- Born: 10 May 1893 Earlsfield, Surrey
- Died: 13 January 1961 (aged 67)^{[citation needed]}
- Allegiance: British Empire
- Branch: Field Artillery, Air Service
- Rank: Captain
- Unit: 6th London Brigade, Number 48 Squadron RFC, Number 20 Squadron RAF
- Awards: Distinguished Flying Cross

= Thomas Percy Middleton =

English WWI fighter ace (1893–1961)

Captain Thomas Percy Middleton, DFC (10 May 1893 – 13 January 1961) was an English World War I fighter ace credited with 27 victories while flying a two seated fighter.

==Early life==
Middleton was born in Earlsfield, Surrey, England, on 10 May 1893. He initially served in the 6th London Brigade of the Royal Field Artillery, but transferred to the Royal Flying Corps in 1916.

==First combat tour==
His first tour of combat in fighters came in Number 48 Squadron of the Royal Flying Corps. This unit was the first supplied with the two seater Bristol F.2b fighter. Because either the pilot or the observer/gunner could fire upon enemy aircraft, both members of the flight crew would be credited with any victories on missions they flew together.

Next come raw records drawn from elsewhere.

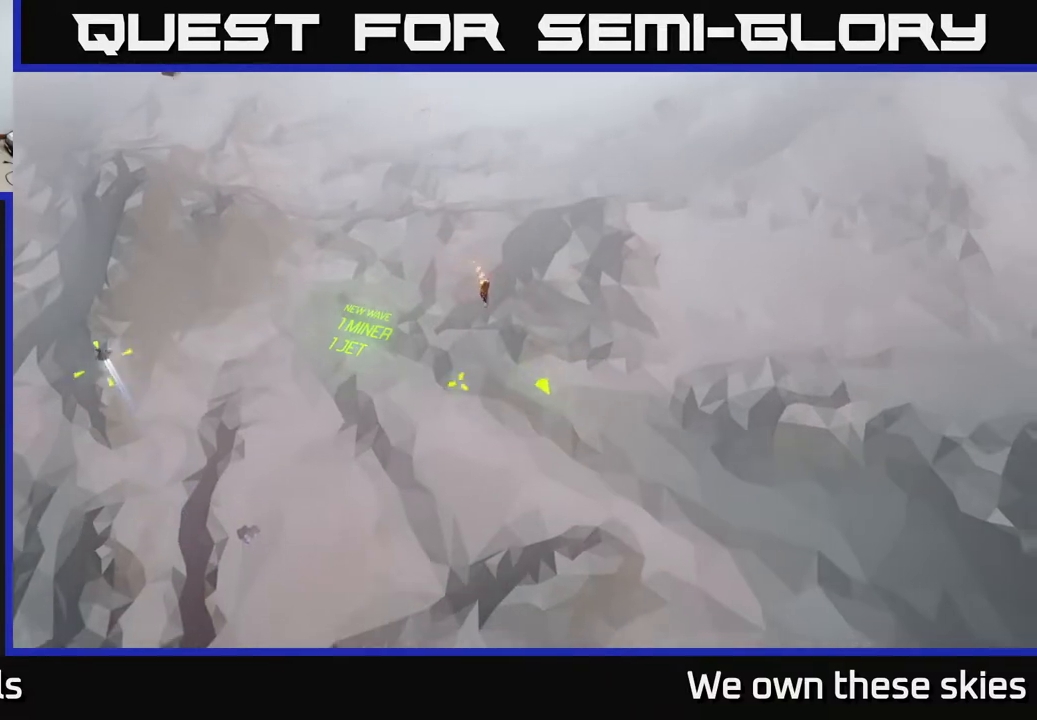
{"buttons": [], "left_stick": "up-left", "events": [[50, "left_stick", "center"], [367, "left_stick", "down-left"], [433, "left_stick", "up-left"]]}
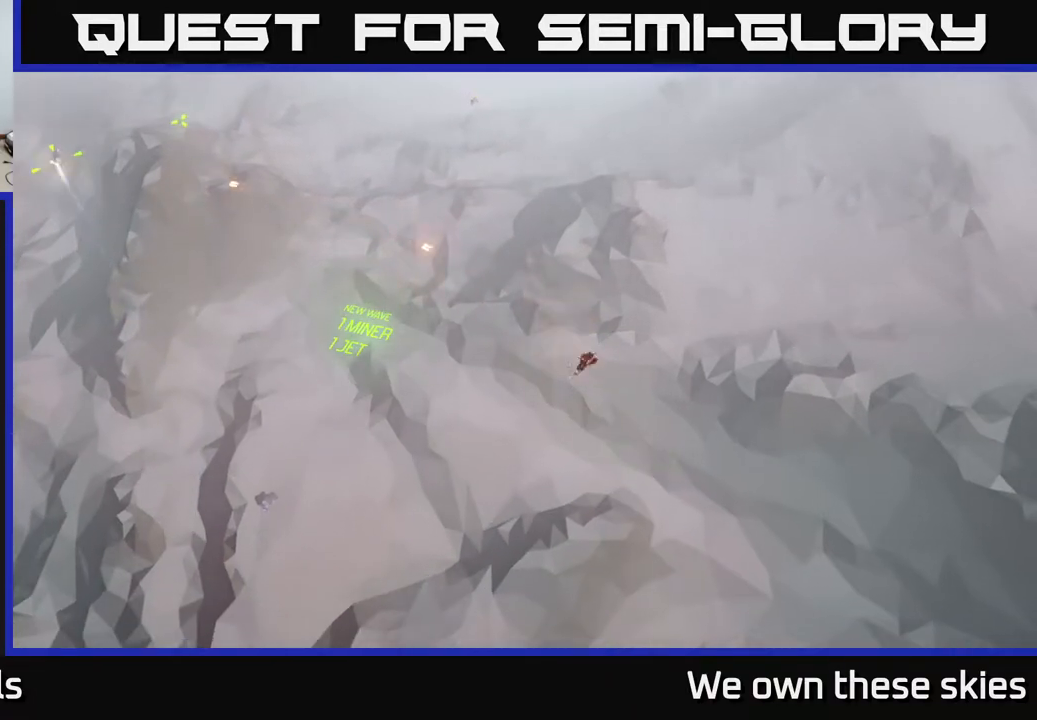
{"buttons": [], "left_stick": "up", "events": [[450, "left_stick", "up"]]}
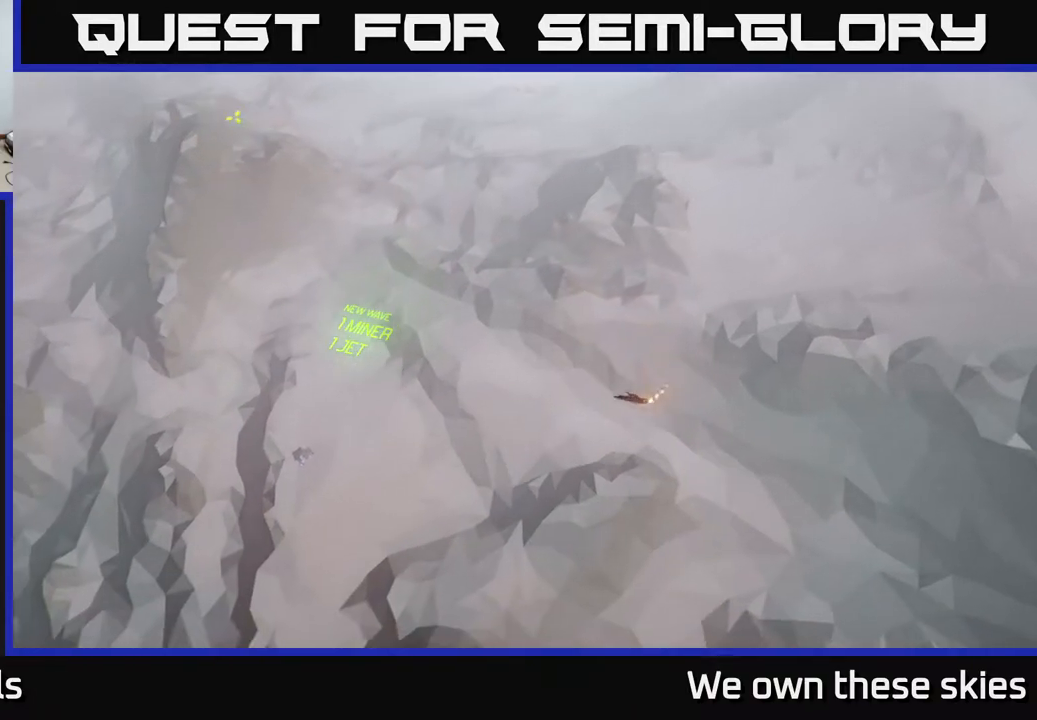
{"buttons": [], "left_stick": "up", "events": [[67, "left_stick", "center"], [233, "left_stick", "up"]]}
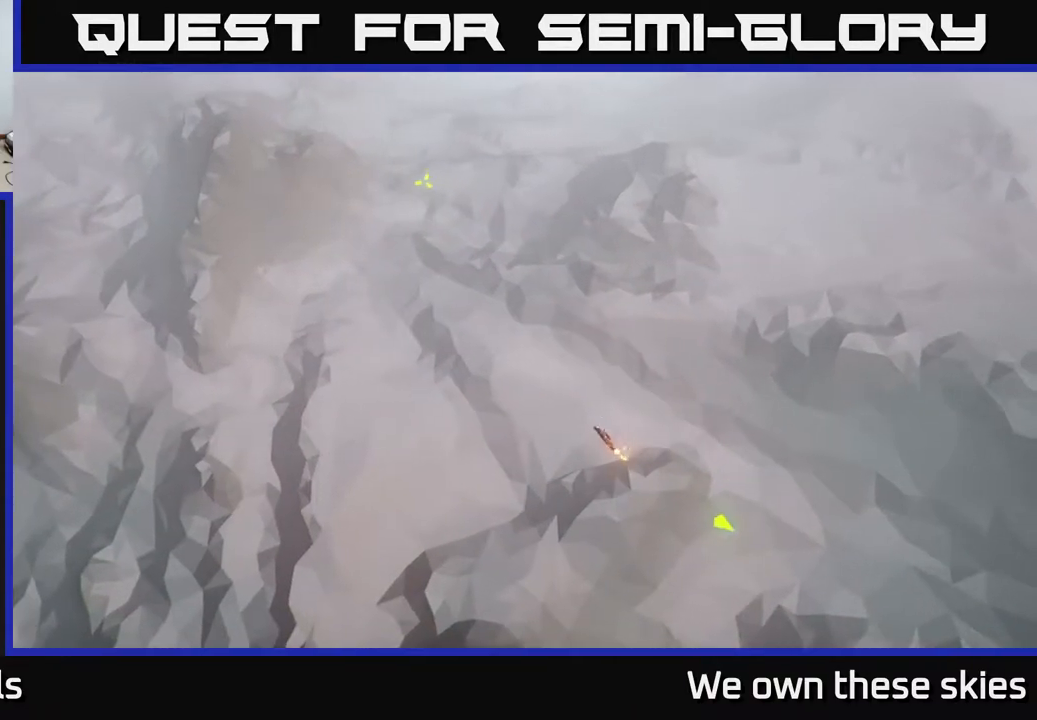
{"buttons": [], "left_stick": "up-right", "events": [[117, "left_stick", "up-left"], [333, "left_stick", "up-right"]]}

Middleton scored his first victory on 30 April 1917. He scored four more victories in May, in the vicinity of Douai, France, becoming an ace on the 27th with a double triumph. He scored twice more in June before being withdrawn from combat duty for a rest. Middleton's seven wins were achieved while teamed with three different gunners; one of them, Scotsman Alexander W. Merchant went on to become an ace in his own right.

==Second combat tour==
Middleton returned for a second tour of combat duty on the Western Front as a flight leader in Number 48 Squadron of the newly founded Royal Air Force. He was still piloting Bristols. He reopened his victory list shortly after his return, on 17 April 1918, shooting down on Albatros D.V and driving another down out of control. He scored doubles on both the 3rd and the 8th. He then switched gunners, from Captain Frank Godfrey to British Lieutenant Alfred Stanley Mills. With Mills in the rear seat, Middleton ran off five more wins in May, ending the month with 18 victories. In June, Middleton switched back to Godfrey in the back seat, and scored five more victories, followed by another in July. On 3 August, Middleton was awarded one of the first Distinguished Flying Crosses.

There was a lapse in victories until September; then Middleton resumed with Mills once again teaming as his gunner. Middleton and Mills shot a Hannover C down in flames on 15 September, followed by two Fokker D.VIIs destroyed on 20 September.

Middleton was the fourth highest scorer of the 44 aces in 48 Squadron. His 27 victories came overwhelmingly over German fighter planes; only three of his wins were over enemy reconnaissance craft. Three of the observer/gunners he had teamed with became aces in their own right; Merchant with 8 wins, Mills with 15, and Godfrey with all 12 of his victories won from Middleton's rear seat.

==Postwar life==
After the war, Middleton emigrated to Argentina.